(Records from a data source)
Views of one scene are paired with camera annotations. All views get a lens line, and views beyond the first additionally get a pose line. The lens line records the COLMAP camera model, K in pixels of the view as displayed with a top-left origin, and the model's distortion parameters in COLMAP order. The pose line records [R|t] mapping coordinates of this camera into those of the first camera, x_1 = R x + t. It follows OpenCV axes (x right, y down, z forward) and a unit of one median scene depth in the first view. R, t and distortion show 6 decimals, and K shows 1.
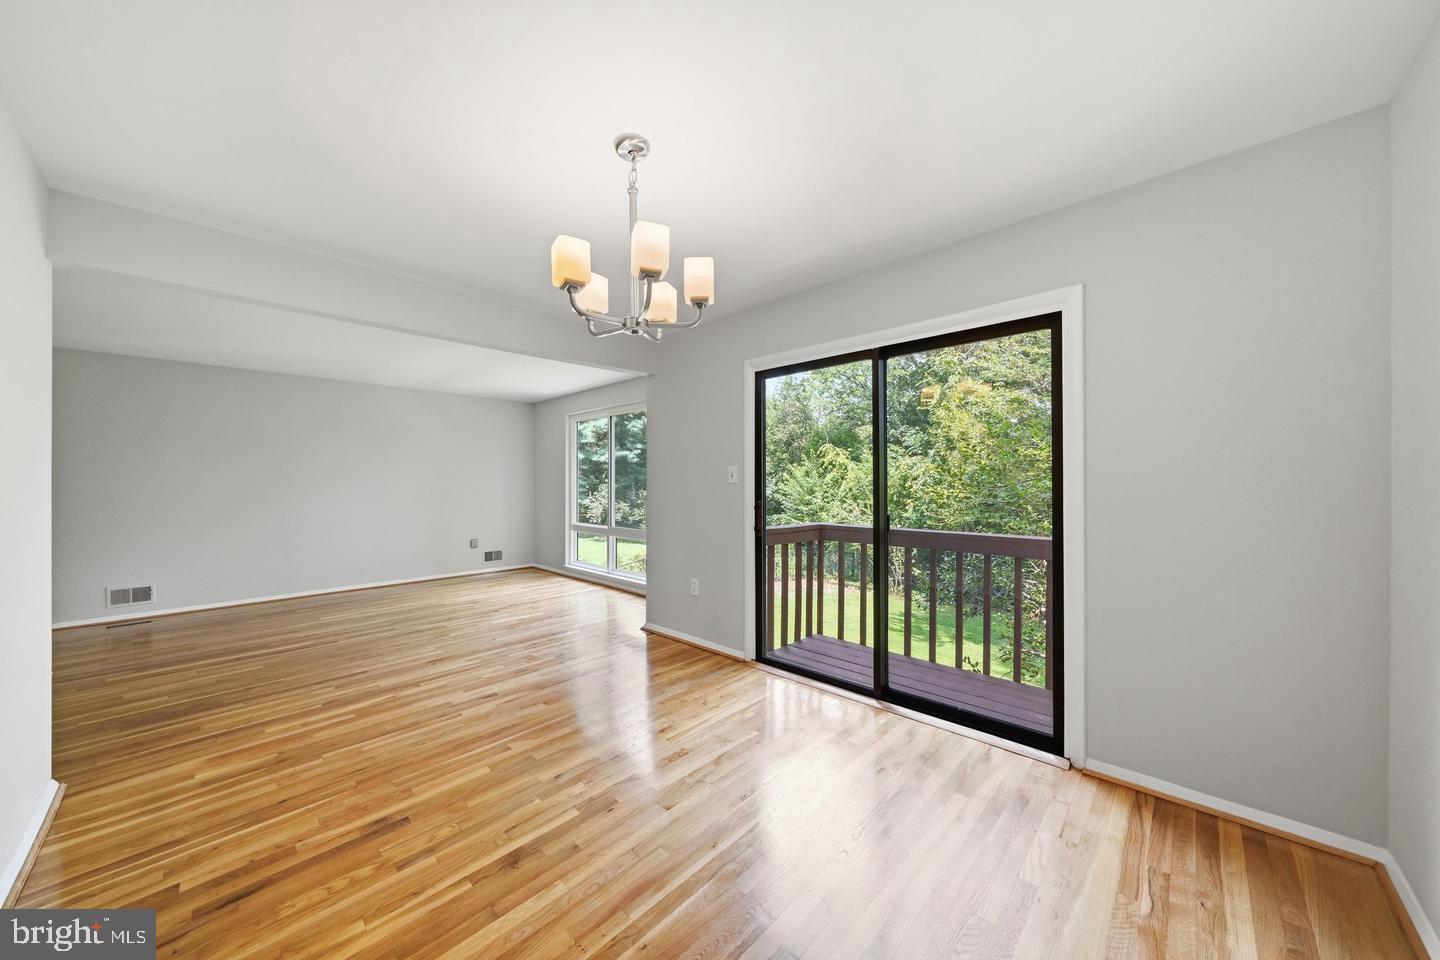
lens RADIAL K [[491.5, 0, 718.3], [0, 491.5, 483.4], [0, 0, 1]] dist [-0.001258, -0.000212]
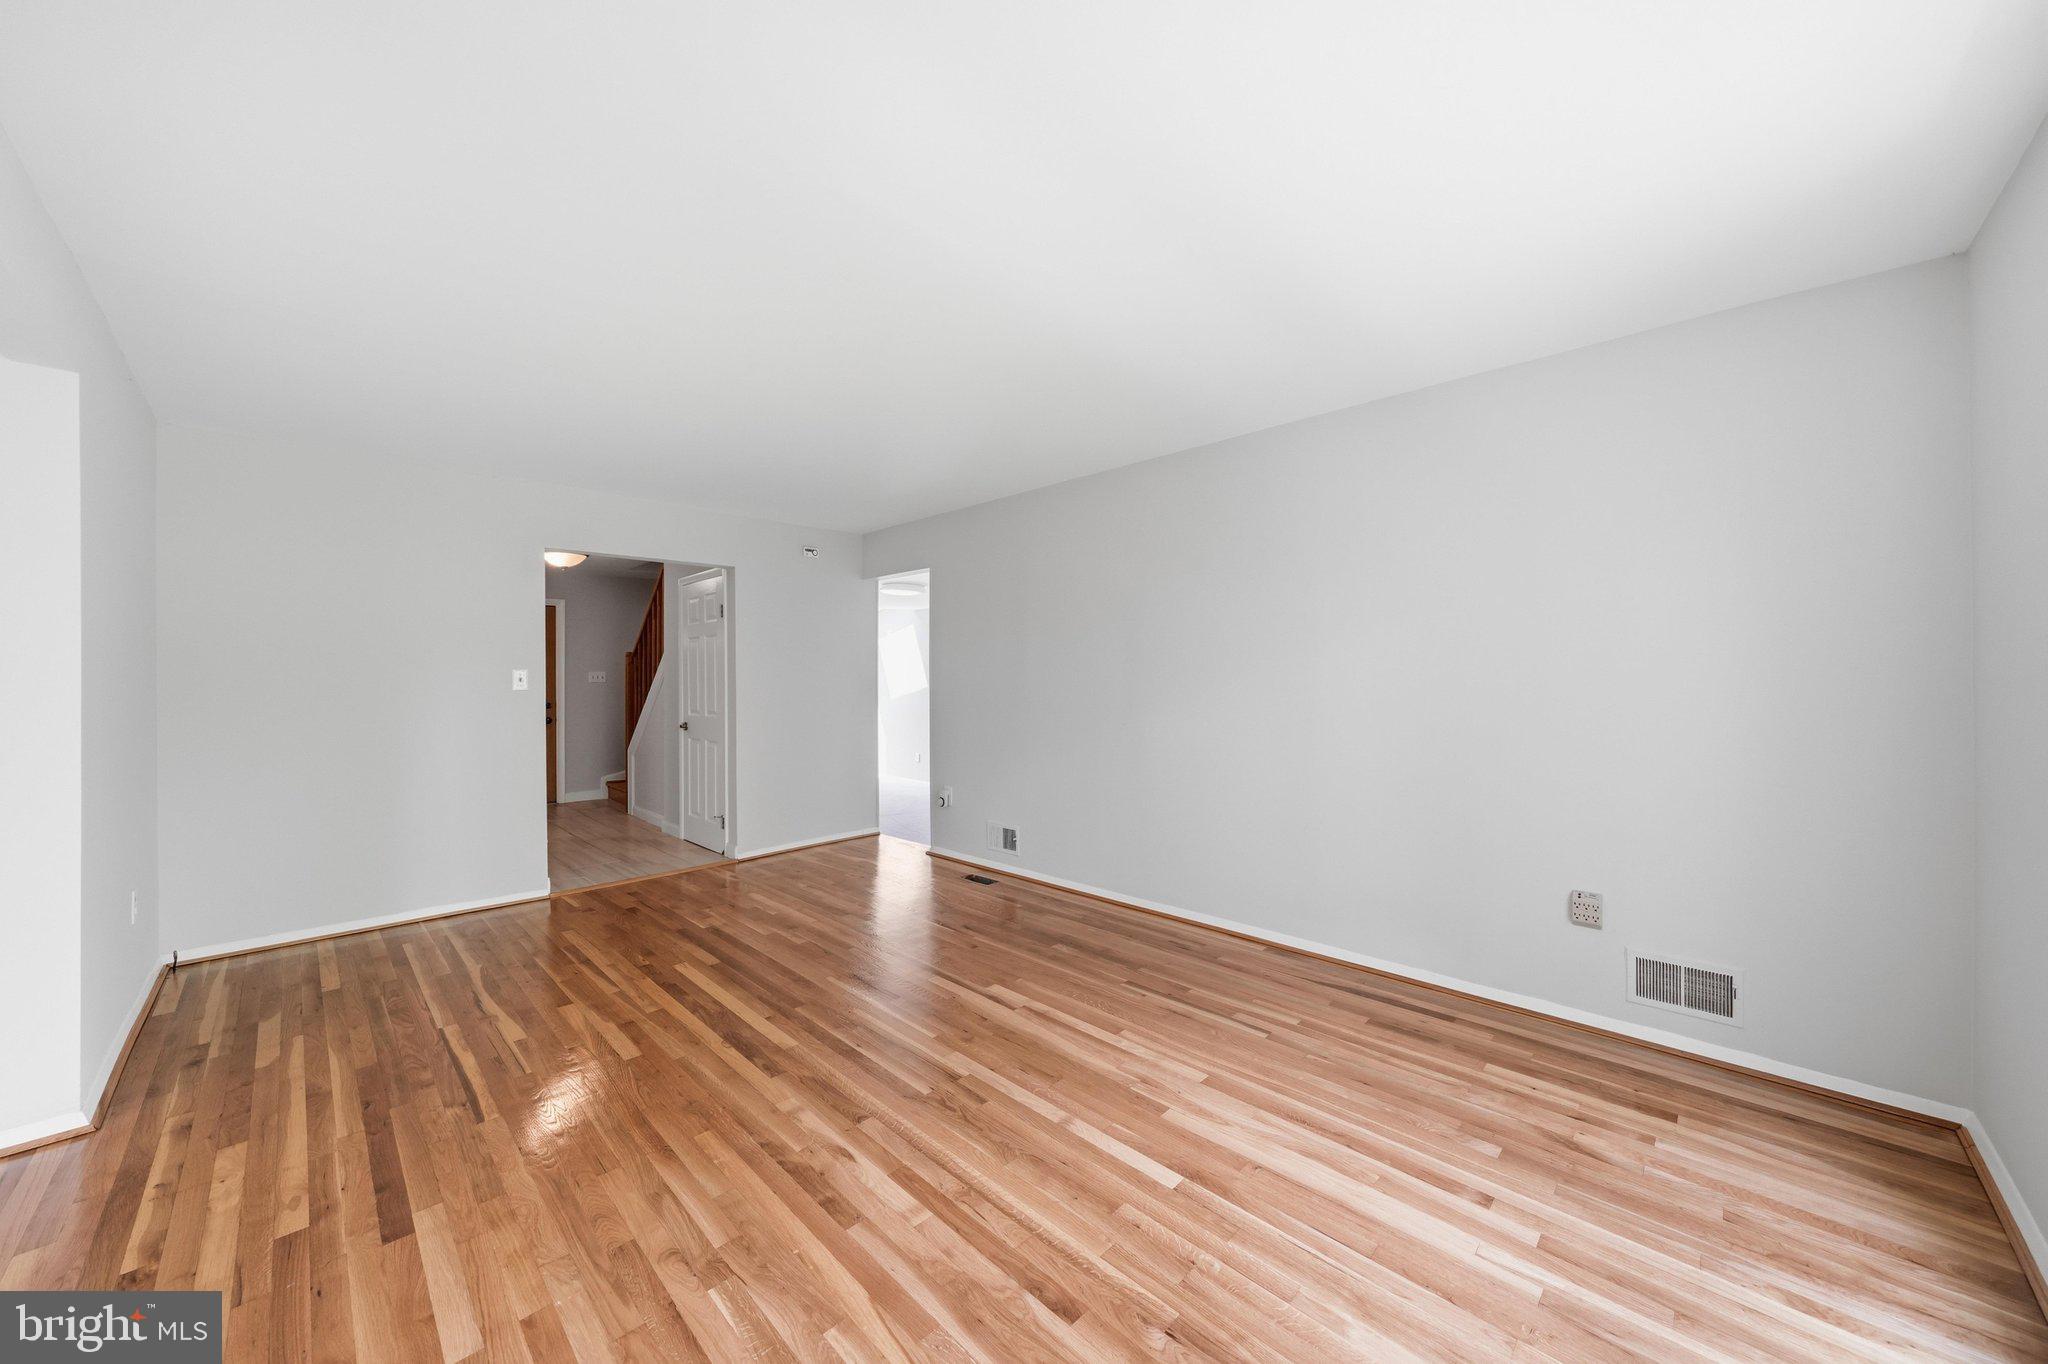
lens RADIAL K [[718.0, 0, 1019.5], [0, 718.0, 681.1], [0, 0, 1]] dist [0.000513, 0.000013]
pose [[-0.015442, 0.005461, -0.999866, -0.231061], [0.003548, 0.999979, 0.005407, -0.006971], [0.999874, -0.003464, -0.015461, 1.494952]]
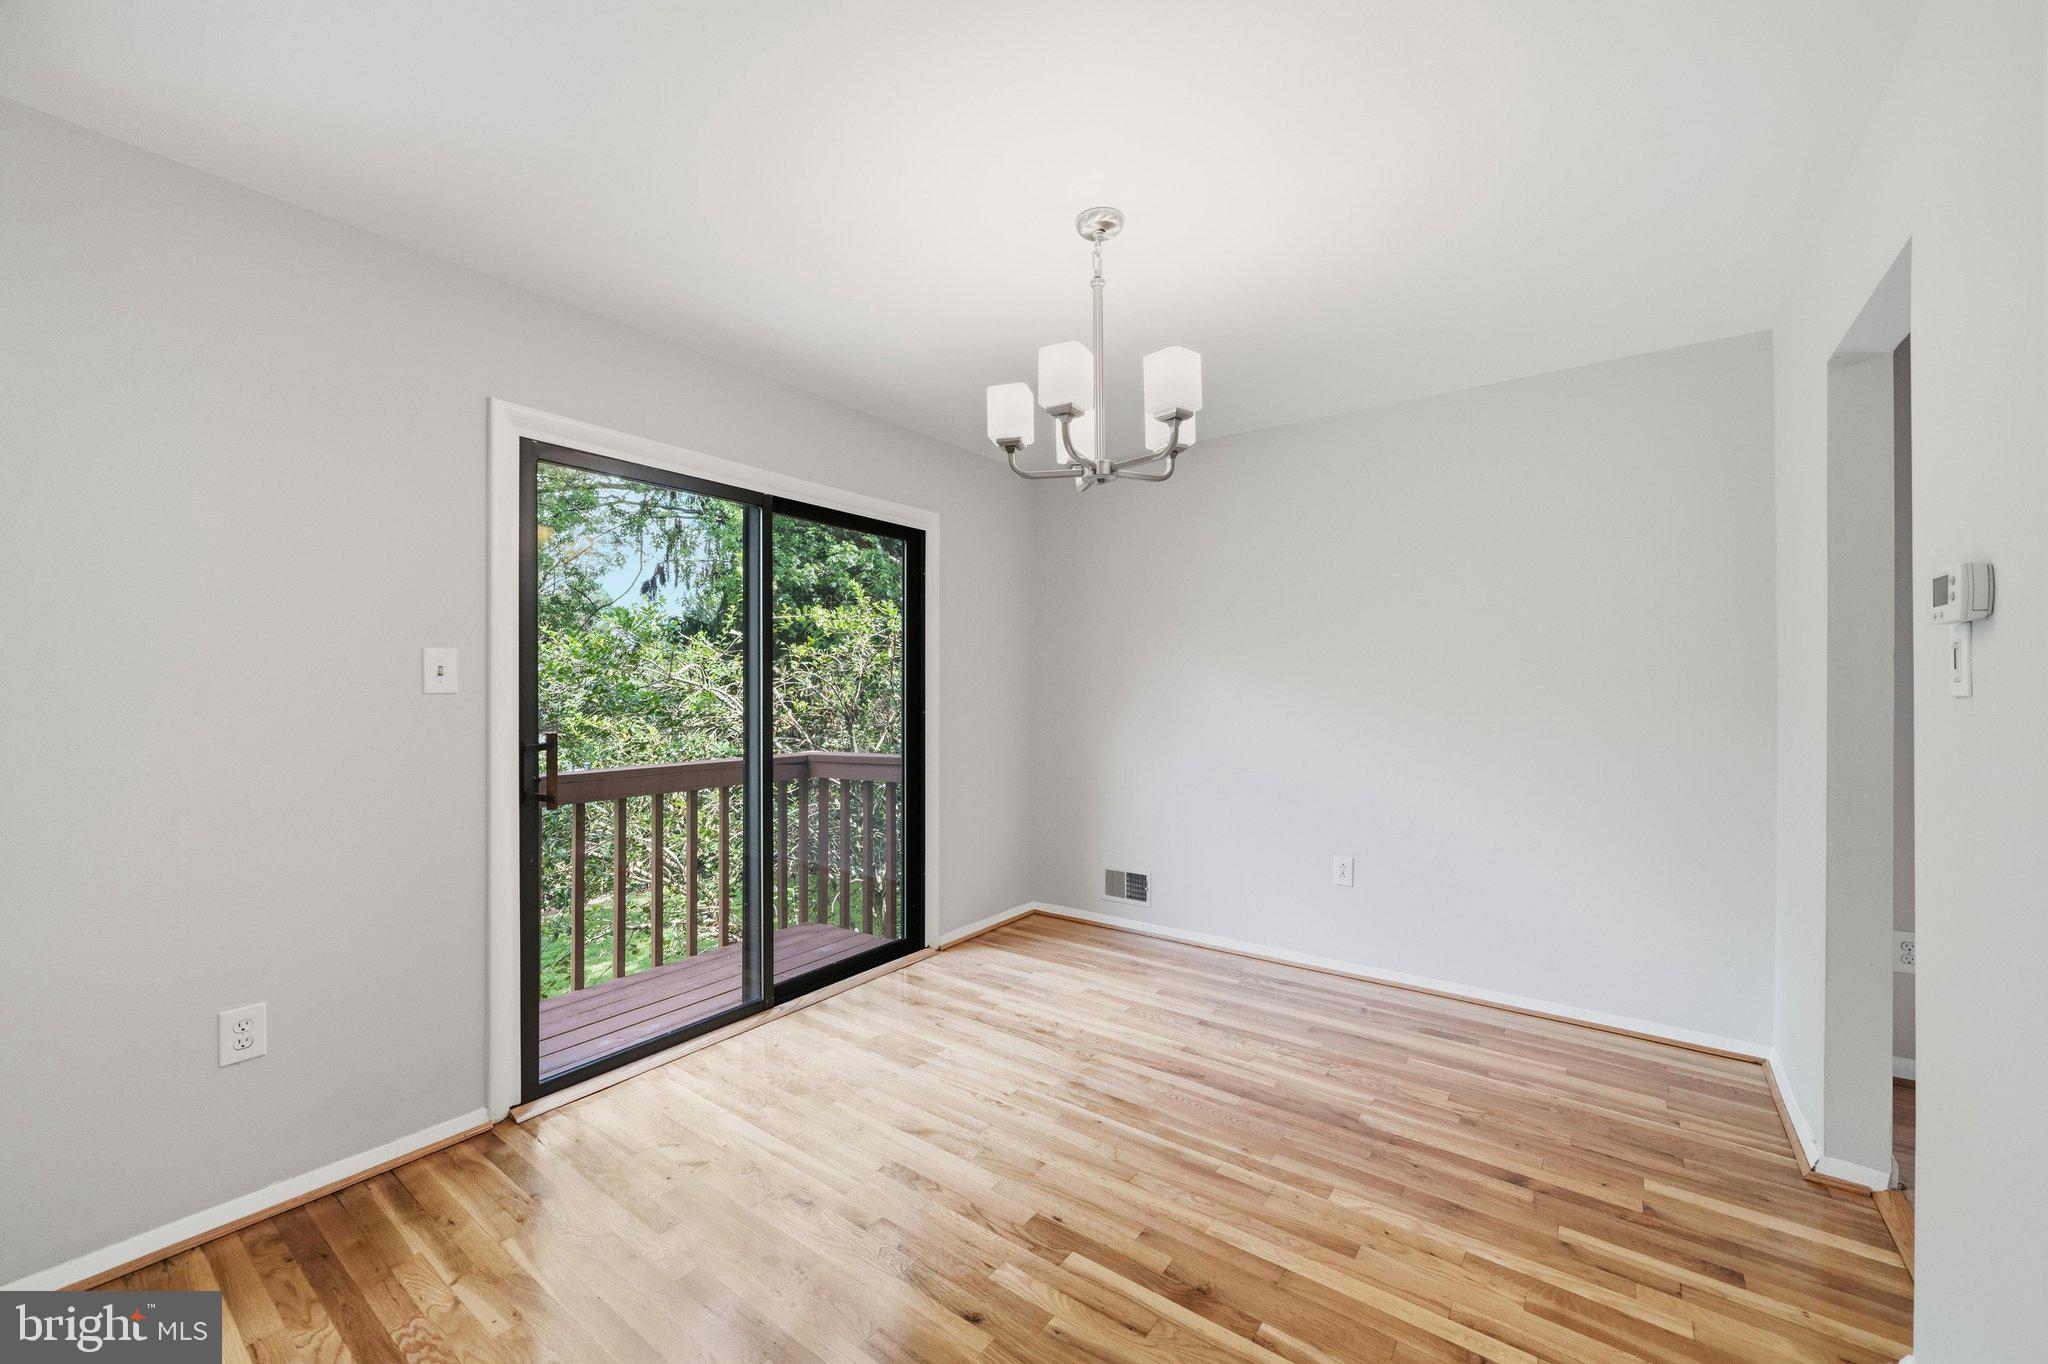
lens RADIAL K [[790.4, 0, 1024.0], [0, 790.4, 682.0], [0, 0, 1]] dist [0.001140, 0.000007]
pose [[-0.130490, 0.013681, 0.991355, -0.716933], [0.005242, 0.999900, -0.013108, 0.001268], [-0.991436, 0.003487, -0.130549, 0.692973]]
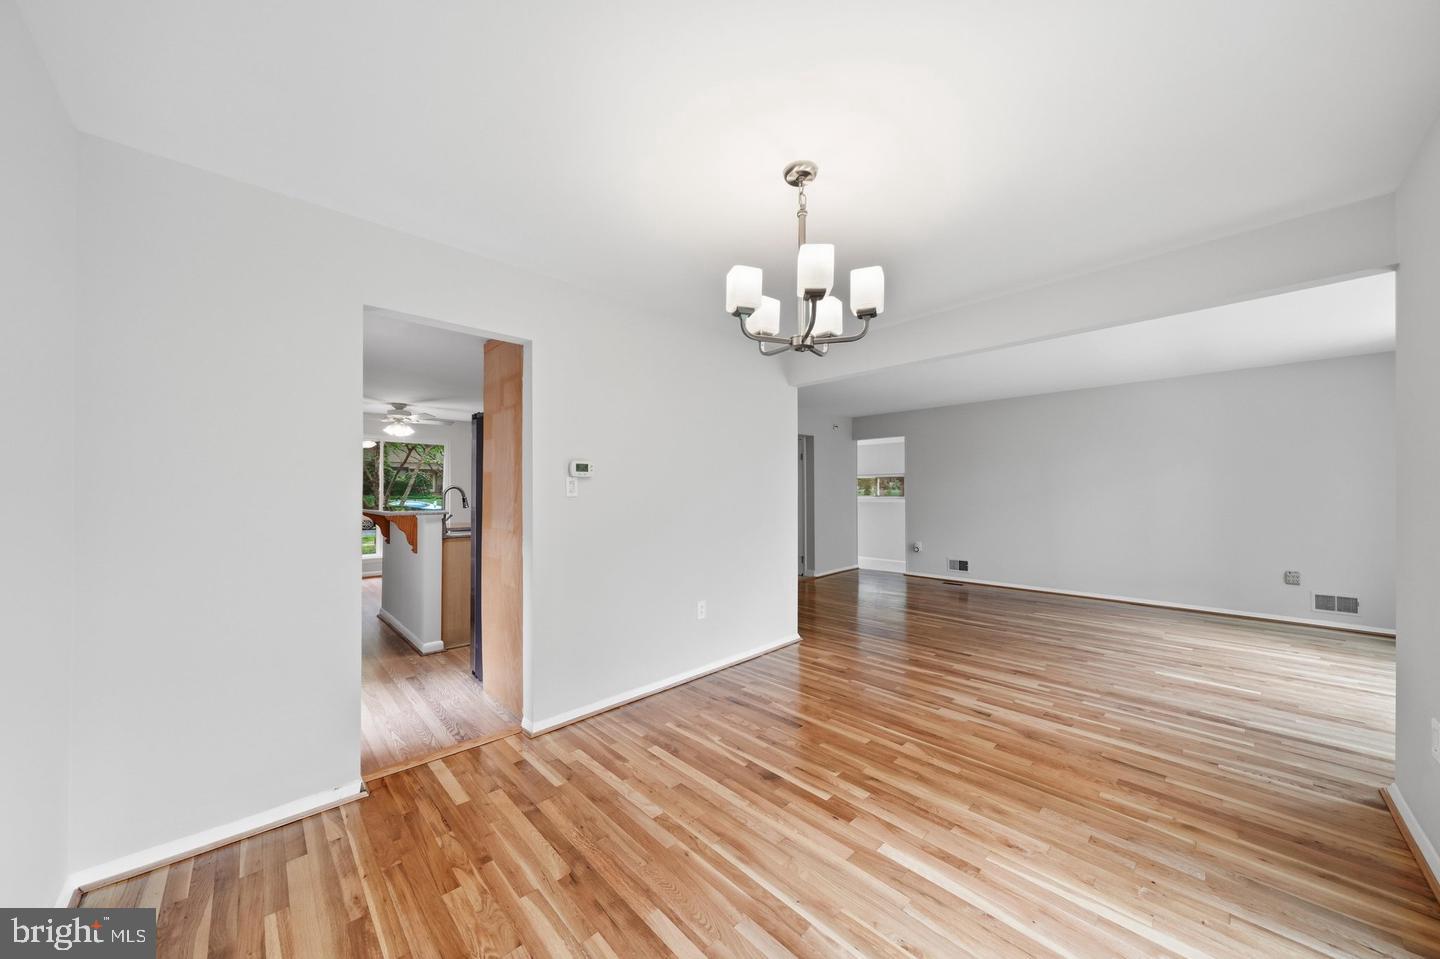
lens RADIAL K [[491.5, 0, 718.3], [0, 491.5, 482.9], [0, 0, 1]] dist [-0.001258, -0.000212]
pose [[-0.042045, -0.012391, -0.999039, 0.481863], [0.001767, 0.999921, -0.012476, -0.009101], [0.999114, -0.002290, -0.042019, 0.475499]]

--- WORK ORDER ---
Format the material above as a JSON list of strings, with one string per line and no blank lines. Leave the pictures out.

--- ANSWER SECTION ---
[
  "Views of one scene are paired with camera annotations. All views get a lens line, and views beyond the first additionally get a pose line. The lens line records the COLMAP camera model, K in pixels of the view as displayed with a top-left origin, and the model's distortion parameters in COLMAP order. The pose line records [R|t] mapping coordinates of this camera into those of the first camera, x_1 = R x + t. It follows OpenCV axes (x right, y down, z forward) and a unit of one median scene depth in the first view. R, t and distortion show 6 decimals, and K shows 1.",
  "lens RADIAL K [[491.5, 0, 718.3], [0, 491.5, 483.4], [0, 0, 1]] dist [-0.001258, -0.000212]",
  "lens RADIAL K [[718.0, 0, 1019.5], [0, 718.0, 681.1], [0, 0, 1]] dist [0.000513, 0.000013]",
  "pose [[-0.015442, 0.005461, -0.999866, -0.231061], [0.003548, 0.999979, 0.005407, -0.006971], [0.999874, -0.003464, -0.015461, 1.494952]]",
  "lens RADIAL K [[790.4, 0, 1024.0], [0, 790.4, 682.0], [0, 0, 1]] dist [0.001140, 0.000007]",
  "pose [[-0.130490, 0.013681, 0.991355, -0.716933], [0.005242, 0.999900, -0.013108, 0.001268], [-0.991436, 0.003487, -0.130549, 0.692973]]",
  "lens RADIAL K [[491.5, 0, 718.3], [0, 491.5, 482.9], [0, 0, 1]] dist [-0.001258, -0.000212]",
  "pose [[-0.042045, -0.012391, -0.999039, 0.481863], [0.001767, 0.999921, -0.012476, -0.009101], [0.999114, -0.002290, -0.042019, 0.475499]]"
]